## DESCRIPTION OF THE TASK
Omit the pictures while printing every entry below exactly as given.

## MATERIAL PROVIDED
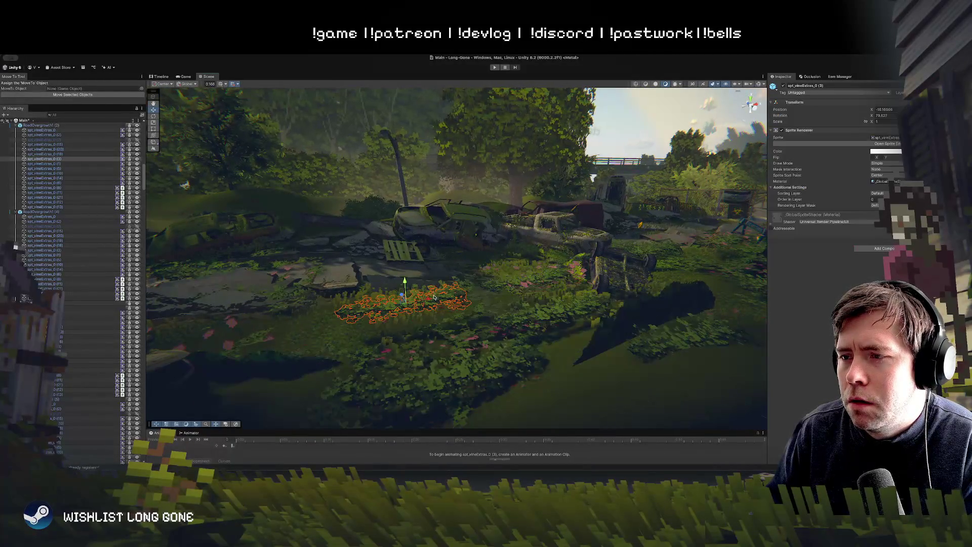
left_click(494, 304)
left_click(517, 276)
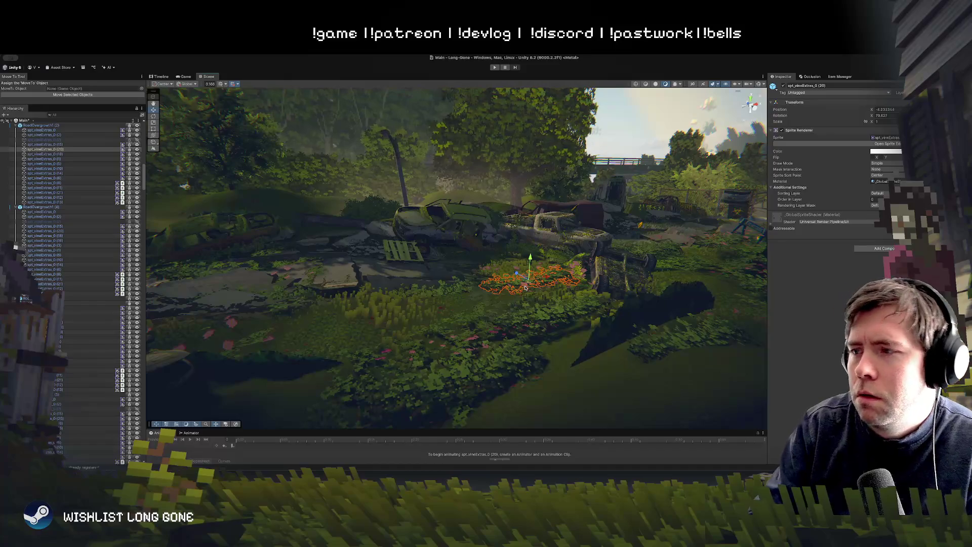
left_click(523, 304)
mouse_move(523, 304)
left_mouse_down()
mouse_move(517, 329)
mouse_move(519, 292)
mouse_move(404, 297)
mouse_move(536, 304)
left_mouse_up()
key("w")
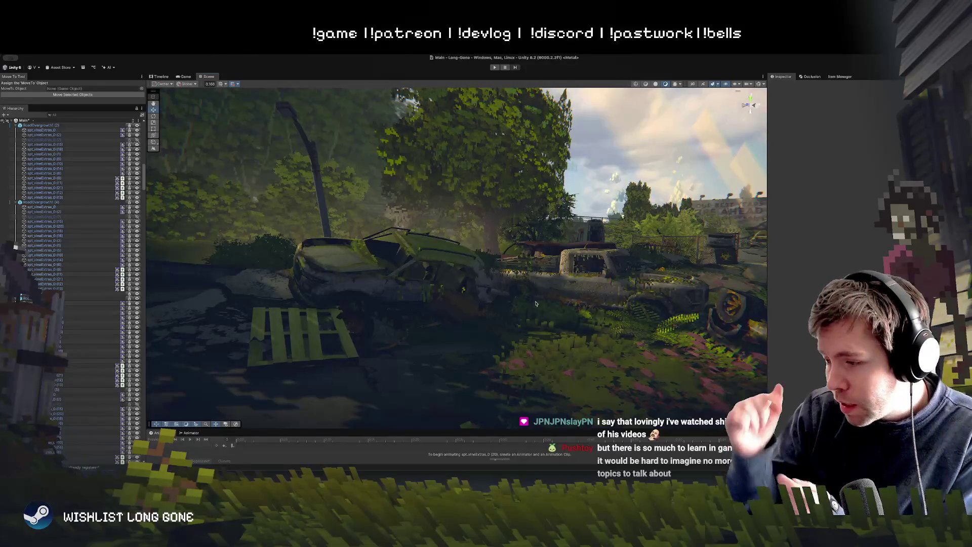
mouse_move(536, 303)
left_mouse_down()
mouse_move(503, 303)
mouse_move(480, 318)
left_mouse_up()
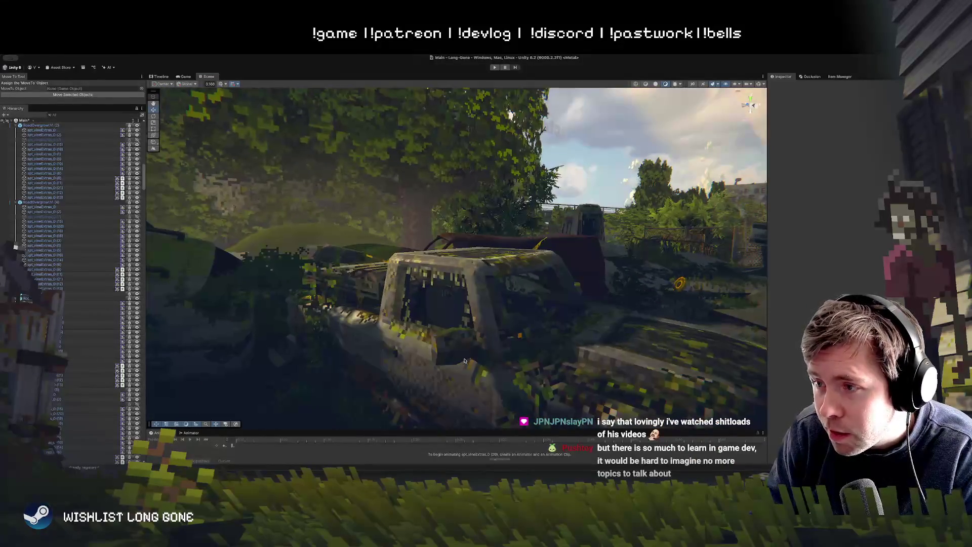
- Select the rusted car chassis prop, switch handles to Local, and orbit and zoom around it
left_click(482, 320)
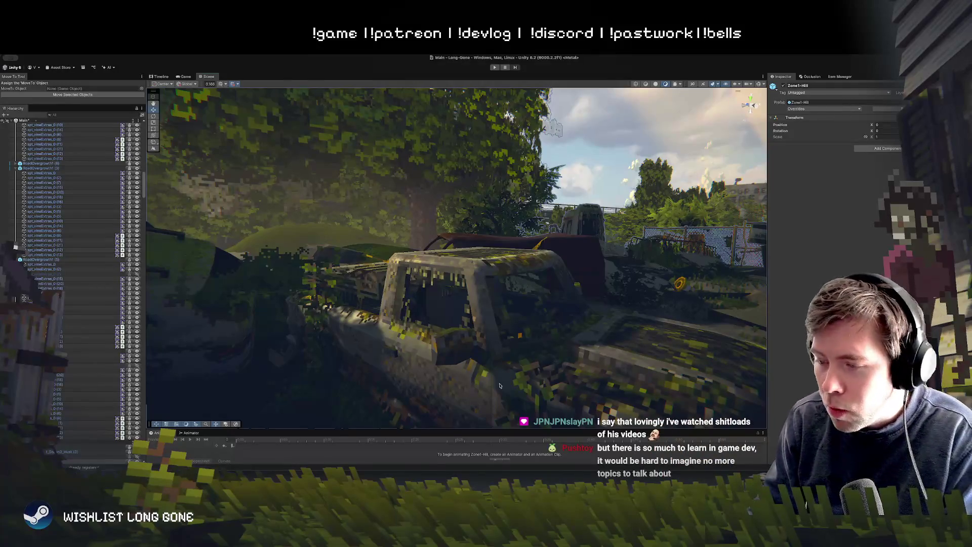
left_click(444, 396)
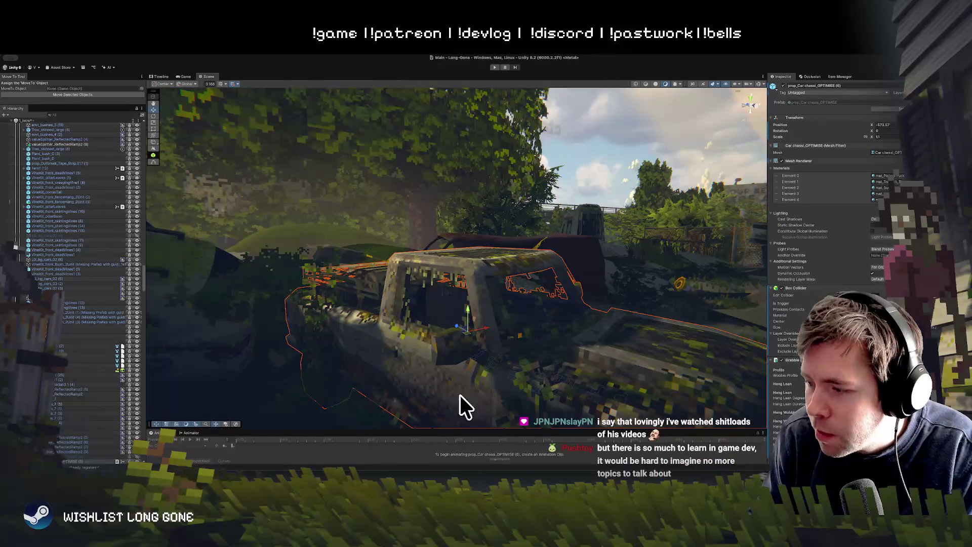
key("x")
left_click_drag(452, 377, 460, 375)
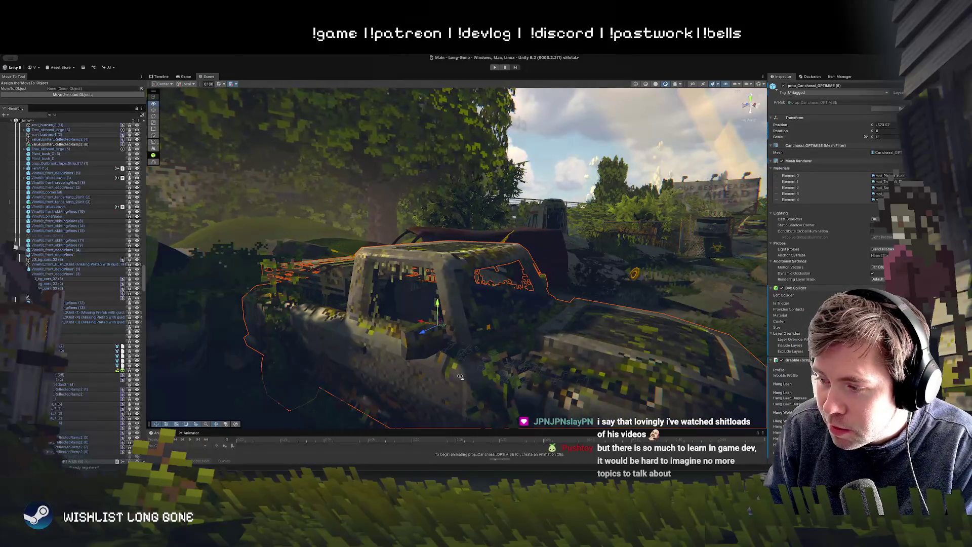
scroll(460, 376, "down", 5)
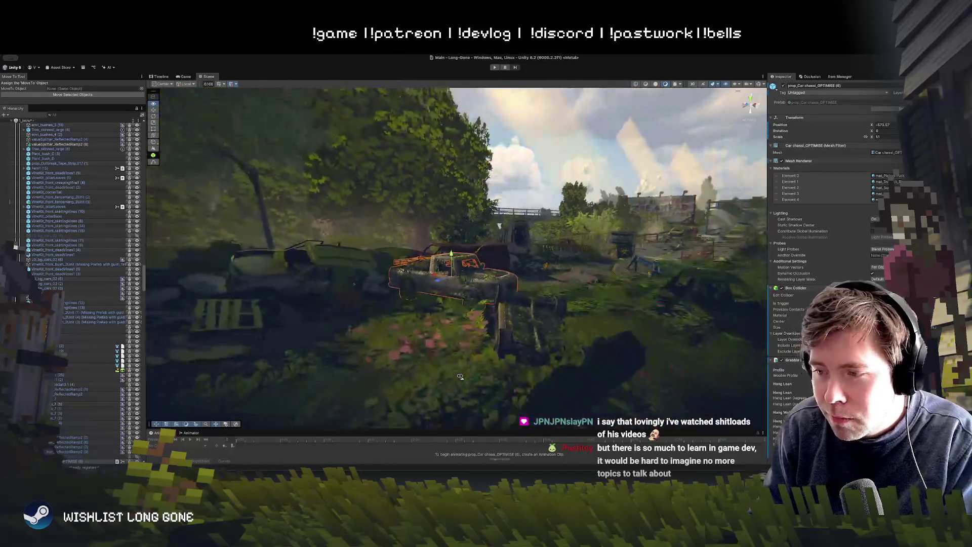
scroll(459, 376, "up", 5)
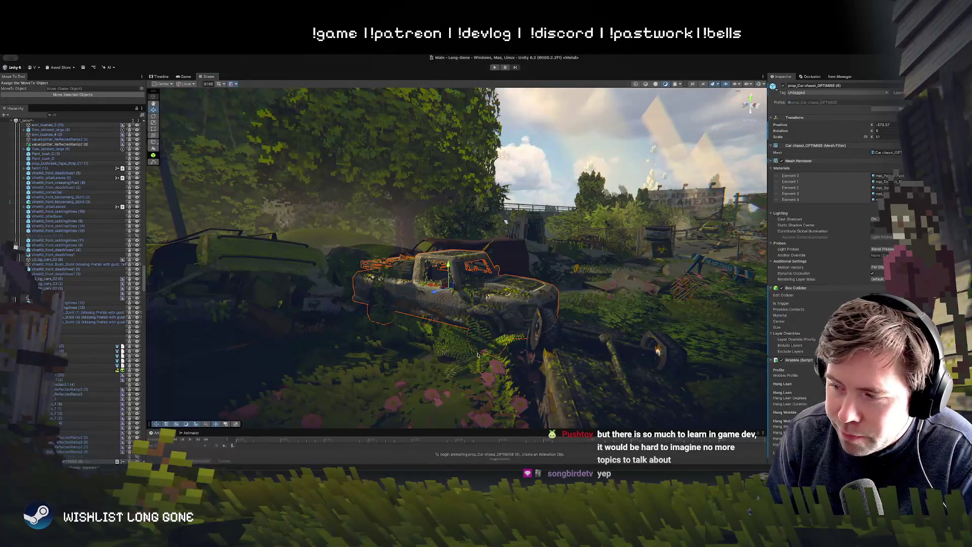
scroll(477, 354, "down", 5)
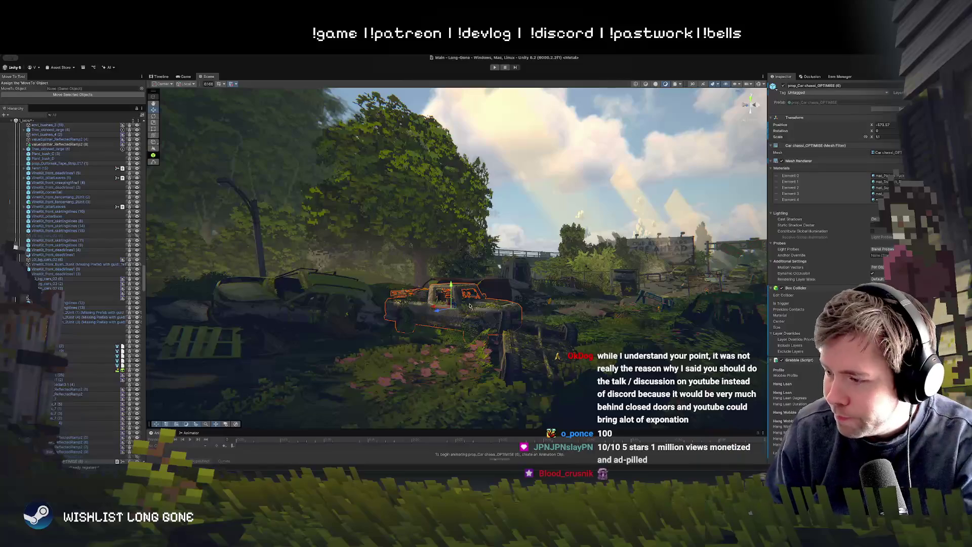
left_click_drag(470, 331, 468, 350)
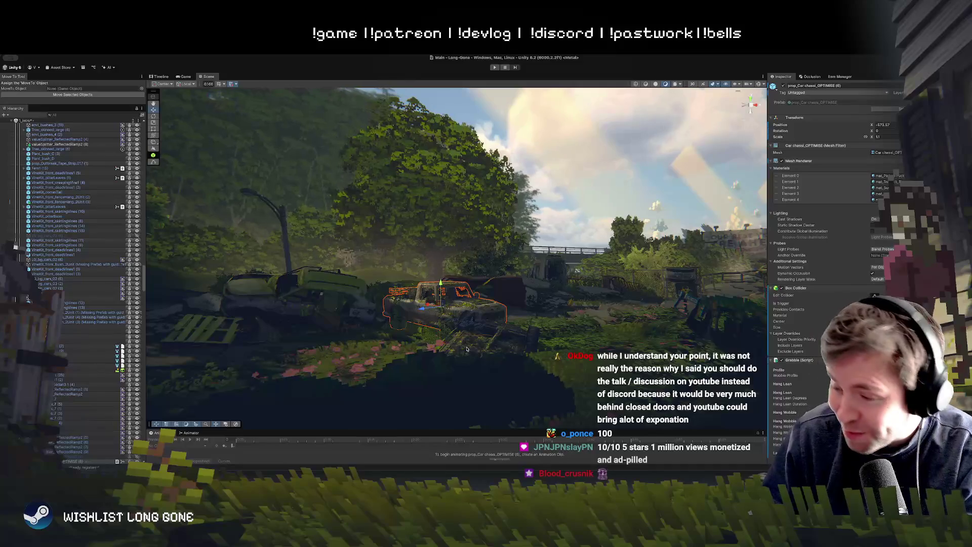
right_click(467, 348)
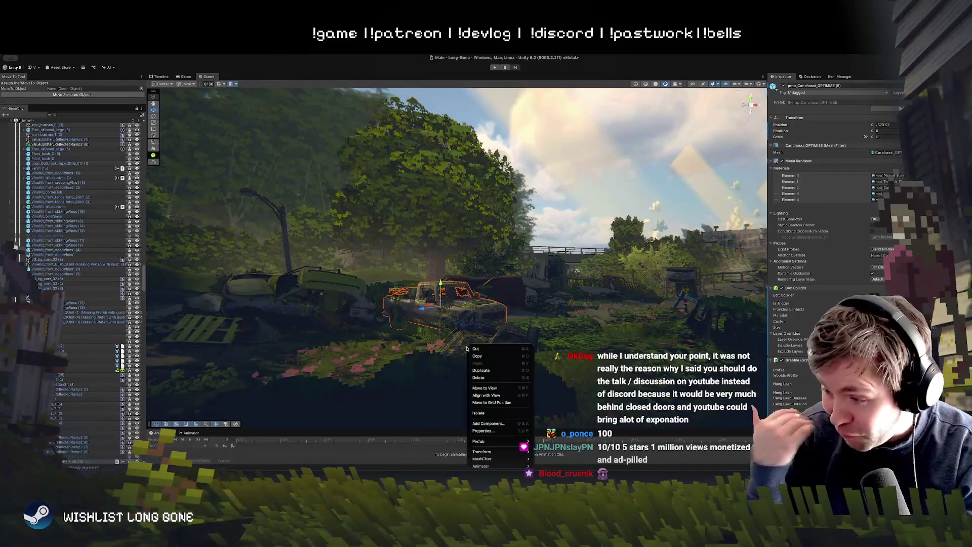
left_click_drag(456, 306, 439, 332)
key("s")
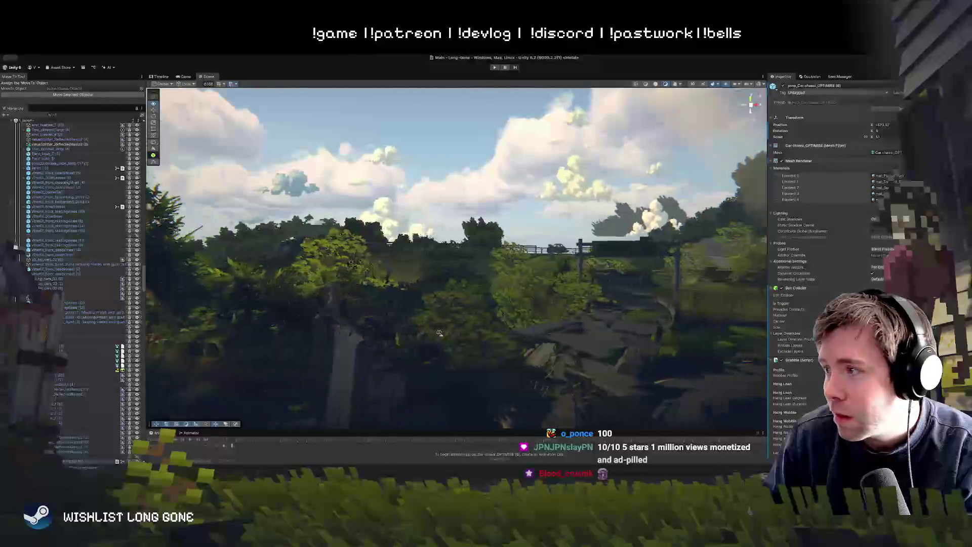
key("w")
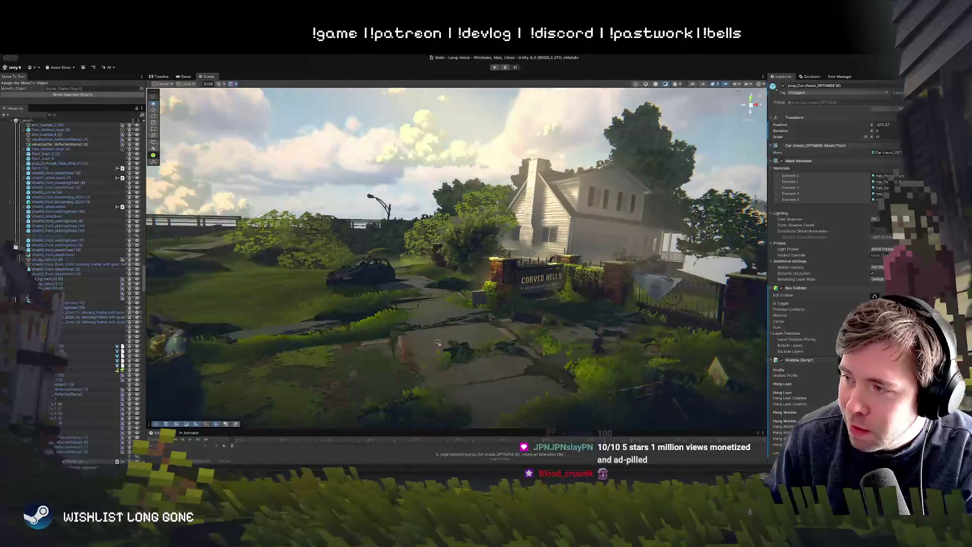
key("s")
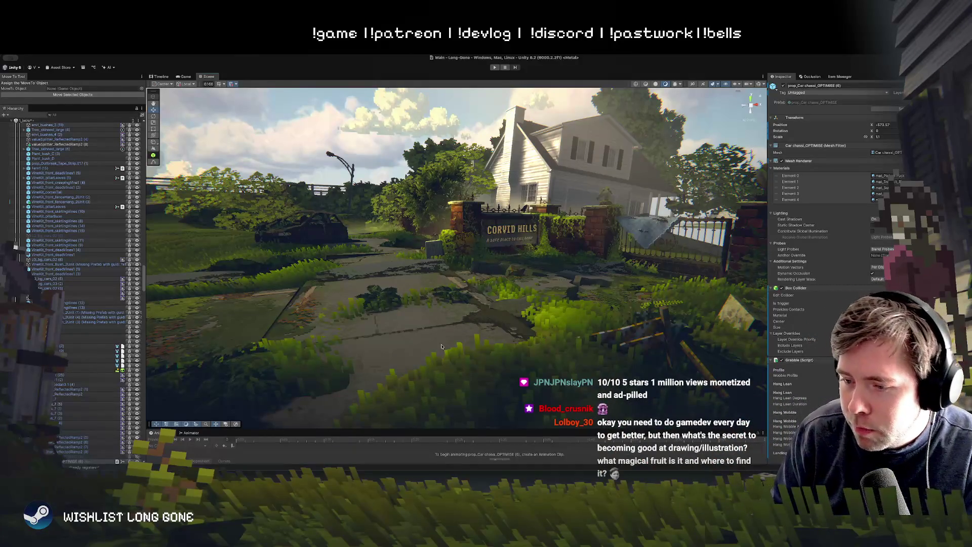
mouse_move(465, 365)
left_mouse_down()
mouse_move(427, 358)
mouse_move(427, 347)
mouse_move(441, 373)
mouse_move(434, 361)
mouse_move(453, 332)
mouse_move(472, 342)
mouse_move(471, 317)
left_mouse_up()
left_click(456, 345)
- Rotate RoadOvergrowth1 (7) slightly about Y and shift it a little along X
left_click(453, 333)
key("e")
left_click_drag(420, 254, 423, 251)
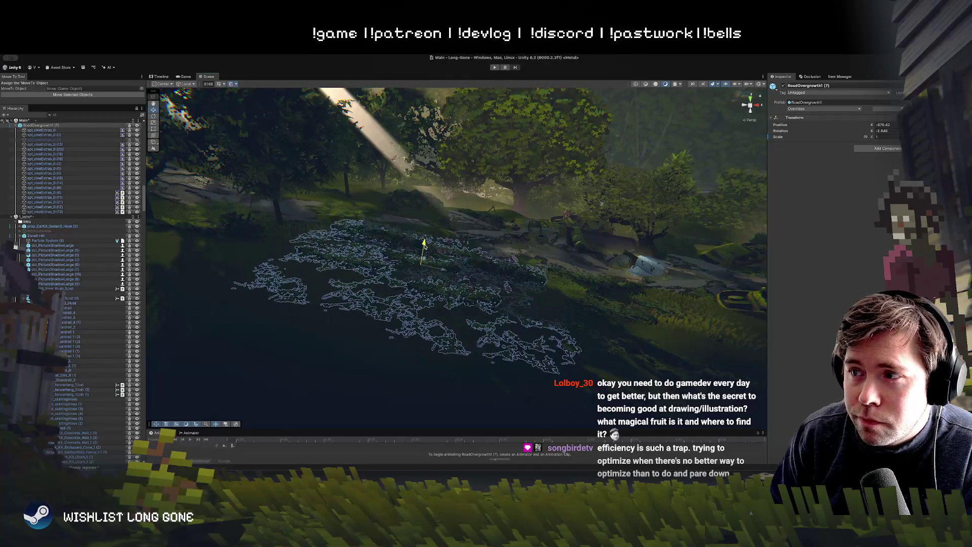
scroll(489, 282, "up", 3)
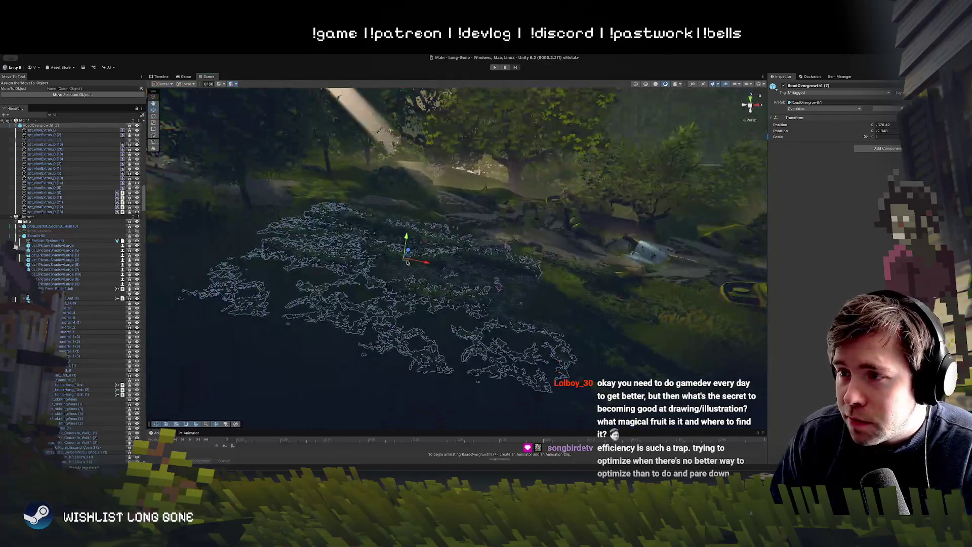
mouse_move(408, 255)
left_mouse_down()
mouse_move(527, 262)
mouse_move(458, 235)
mouse_move(395, 235)
mouse_move(397, 245)
left_mouse_up()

## TASK OUTPUT
left_click(494, 304)
left_click(517, 276)
left_click(523, 304)
mouse_move(523, 304)
left_mouse_down()
mouse_move(517, 329)
mouse_move(519, 292)
mouse_move(404, 297)
mouse_move(536, 304)
left_mouse_up()
key("w")
mouse_move(536, 303)
left_mouse_down()
mouse_move(503, 303)
mouse_move(480, 318)
left_mouse_up()
- Select the rusted car chassis prop, switch handles to Local, and orbit and zoom around it
left_click(482, 320)
left_click(444, 396)
key("x")
left_click_drag(452, 377, 460, 375)
scroll(460, 376, "down", 5)
scroll(459, 376, "up", 5)
scroll(477, 354, "down", 5)
left_click_drag(470, 331, 468, 350)
right_click(467, 348)
left_click_drag(456, 306, 439, 332)
key("s")
key("w")
key("s")
mouse_move(465, 365)
left_mouse_down()
mouse_move(427, 358)
mouse_move(427, 347)
mouse_move(441, 373)
mouse_move(434, 361)
mouse_move(453, 332)
mouse_move(472, 342)
mouse_move(471, 317)
left_mouse_up()
left_click(456, 345)
- Rotate RoadOvergrowth1 (7) slightly about Y and shift it a little along X
left_click(453, 333)
key("e")
left_click_drag(420, 254, 423, 251)
scroll(489, 282, "up", 3)
mouse_move(408, 255)
left_mouse_down()
mouse_move(527, 262)
mouse_move(458, 235)
mouse_move(395, 235)
mouse_move(397, 245)
left_mouse_up()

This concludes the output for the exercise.